Wasserstoff-Tankstelle im Garten
Die EPFL sperrt viel Wasserstoff mit wenig Druck in einen transportablen Speicher.
Wasserstoffautos mögen sauber sein. Aber ihre Fahrer haben ein Problem: Tankstellen für das saubere Gas sind rar gesät. Im Vergleich zu 14459 herkömmlichen gibt es in ganz Deutschland bisher laut der Karte von H2 Mobility Deutschland nur 86 Wasserstoff-Tankstellen. In Österreich finden sich gar nur fünf H2-Tankstellen und in der Schweiz drei. Andreas Züttel, Direktor des Materiallabors für erneuerbare Energie an der EPFL in Lausanne, hat deshalb mit dem von ihm mitgegründeten EPFL-Ableger GRZ Technologies eine vereinfachte Speicherlösung entwickelt, berichtet Technology Review in seiner November-Ausgabe (am gut sortierten Kiosk oder online zu bestellen [1]). Mit ihr könnte sich das für die Nachfrage passende, dezentrale Tankstellennetz endlich verwirklichen lassen.
Das gerade mal waschmaschinengroße Gerät wird in jedermanns Keller passen. Es soll einen Elektrolyseur enthalten, der durch Wasserspaltung neuen Wasserstoffnachschub gewinnt. Zudem kann das Gerät etwa fünf Kilogramm des Gases speichern. Die Menge entspricht etwa einer Tankfüllung und einer Reichweite von bis zu 600 Kilometern – für den Eigen- oder Fremdbedarf.
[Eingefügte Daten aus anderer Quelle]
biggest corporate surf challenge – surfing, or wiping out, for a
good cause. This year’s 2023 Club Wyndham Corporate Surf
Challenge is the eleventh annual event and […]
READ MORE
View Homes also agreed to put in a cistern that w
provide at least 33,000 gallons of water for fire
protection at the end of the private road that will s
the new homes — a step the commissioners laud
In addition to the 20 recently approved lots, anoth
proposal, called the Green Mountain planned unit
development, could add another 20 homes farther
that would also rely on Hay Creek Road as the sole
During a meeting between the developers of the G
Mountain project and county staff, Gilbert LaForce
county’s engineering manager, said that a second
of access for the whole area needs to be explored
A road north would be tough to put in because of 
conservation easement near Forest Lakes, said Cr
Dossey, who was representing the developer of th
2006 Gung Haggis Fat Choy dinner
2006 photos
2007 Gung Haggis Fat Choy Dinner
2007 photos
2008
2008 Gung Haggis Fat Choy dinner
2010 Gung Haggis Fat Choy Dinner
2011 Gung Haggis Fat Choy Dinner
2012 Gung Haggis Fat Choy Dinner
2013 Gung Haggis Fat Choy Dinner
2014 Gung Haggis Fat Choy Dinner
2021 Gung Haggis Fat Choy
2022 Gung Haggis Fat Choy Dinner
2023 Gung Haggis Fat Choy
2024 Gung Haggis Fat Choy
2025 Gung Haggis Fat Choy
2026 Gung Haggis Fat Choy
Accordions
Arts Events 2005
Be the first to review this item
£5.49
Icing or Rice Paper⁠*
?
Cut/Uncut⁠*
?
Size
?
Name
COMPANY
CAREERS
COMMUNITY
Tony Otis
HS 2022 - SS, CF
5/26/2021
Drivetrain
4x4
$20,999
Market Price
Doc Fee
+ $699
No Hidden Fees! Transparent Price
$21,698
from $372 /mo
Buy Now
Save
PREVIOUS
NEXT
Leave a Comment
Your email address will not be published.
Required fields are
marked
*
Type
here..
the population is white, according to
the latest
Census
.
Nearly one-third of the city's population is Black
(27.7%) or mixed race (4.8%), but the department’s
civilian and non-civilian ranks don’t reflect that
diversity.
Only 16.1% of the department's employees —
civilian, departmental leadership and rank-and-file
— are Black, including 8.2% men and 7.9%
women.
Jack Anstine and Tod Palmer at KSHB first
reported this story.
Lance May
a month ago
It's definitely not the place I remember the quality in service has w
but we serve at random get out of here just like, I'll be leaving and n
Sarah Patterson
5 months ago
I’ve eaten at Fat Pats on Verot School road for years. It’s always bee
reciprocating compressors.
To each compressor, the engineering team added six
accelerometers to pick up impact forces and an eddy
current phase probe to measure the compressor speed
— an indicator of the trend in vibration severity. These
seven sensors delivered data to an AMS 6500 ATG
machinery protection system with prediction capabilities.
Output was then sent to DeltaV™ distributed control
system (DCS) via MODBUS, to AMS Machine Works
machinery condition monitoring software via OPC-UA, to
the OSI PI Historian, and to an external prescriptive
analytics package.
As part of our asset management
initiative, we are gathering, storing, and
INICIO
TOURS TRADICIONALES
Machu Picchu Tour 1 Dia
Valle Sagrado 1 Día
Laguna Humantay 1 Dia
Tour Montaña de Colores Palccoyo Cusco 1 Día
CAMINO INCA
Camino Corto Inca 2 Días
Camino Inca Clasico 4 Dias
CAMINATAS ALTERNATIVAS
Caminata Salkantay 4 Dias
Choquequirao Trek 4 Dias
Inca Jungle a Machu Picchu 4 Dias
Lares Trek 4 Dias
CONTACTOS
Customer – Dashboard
Der Trick ist, dass die Minitankstelle ohne externen hohen Druck von bis zu 1000 Bar und die starke Kühlung auf weniger als minus 200 Grad auskommt, die für Wasserstoffspeicher normalerweise nötig sind. In Züttels System absorbiert stattdessen ein neu entwickeltes Metallhydrid die H2-Moleküle. So lässt sich das Gas bei Raumtemperatur und einem niedrigen Druck von fünf Bar lagern.
Ab ins Auto – mit Verdichtung
Soll der Wasserstoff wieder abgegeben und in ein Auto gefüllt werden, muss das Gas allerdings bis auf 700 Bar verdichtet werden. Sonst bräuchte das Fahrzeug einen riesigen Tank. Bisherige H2-Kompressionsketten verbrauchten aufgrund zahlreicher Verdichtungszyklen viel Strom und waren ziemlich laut. Züttels GRZ-Kompressor hingegen kommt nach seinen Angaben mit einem einzigen leisen Verdichtungsschritt aus, für den noch nicht mal Strom nötig ist. Er erwärmt den Wasserstoff, etwa über einen Wärmetauscher. Damit steigt der Druck und treibt das Gas aus dem Speicher. „Der Wasserstoff im Metallhydrid ist doppelt so dicht wie Flüssigwasserstoff“, sagt Züttel. Der Speicher- und Austreibvorgang lässt sich beliebig oft wiederholen. Noch erreicht das Gerät nur 200 Bar. Aber mit einer höheren Temperatur – damit allerdings auch mit einem höheren Strombedarf – sind Züttel zufolge auch 700 Bar möglich.
Die Idee hinter der Mini-H2-Tankstelle startete als reine Labor-Behelfslösung. Als Züttel 2014 an die EPFL berufen wurde, konnte sein Team wegen der Bauweise der Labore nur eingeschränkt Druckgasflaschen mit Wasserstoff lagern. Da die Forscher für ihre Experimente aber öfter Wasserstoff unter hohem Druck brauchten, entwickelten sie einen handlichen Laborkompressor, den sie patentieren ließen. Hans-Michael Kellner, Geschäftsführer ihres Industriepartners Messer Schweiz, hatte dann die Idee, das zu vergrößern und daraus eine Tankstelle für zu Hause zu bauen.
Prototypen bald fertig
Bis zum Jahresende sollen die ersten Prototypen fertig sein. Darüber hinaus entwickelt der EPFL-Ableger einen Kompressor für den Pkw-Hersteller Hyundai und mit Burckhardt Compression aus Winterthur einen größeren Speicher zum Betanken von Lastwagen. Laufen die Tests nach Plan, könnte es nach Züttels Schätzung vielleicht schon im nächsten Sommer die ersten kommerziellen Produkte geben.
Züttel zufolge ist es denkbar, später einmal auch die Autotanks mit Hydriden zum Speicher zu machen. „Die Hersteller würden gern zu Hydridtanks übergehen, weil sie vermeiden möchten, dass mal ein Unfall passiert und ein Drucktank mit 700 Bar in die Luft fliegen könnte“, so der Physiker. Das sei zum Glück noch nicht passiert, sei aber womöglich nur eine Frage der Zeit und der höheren Verbreitung.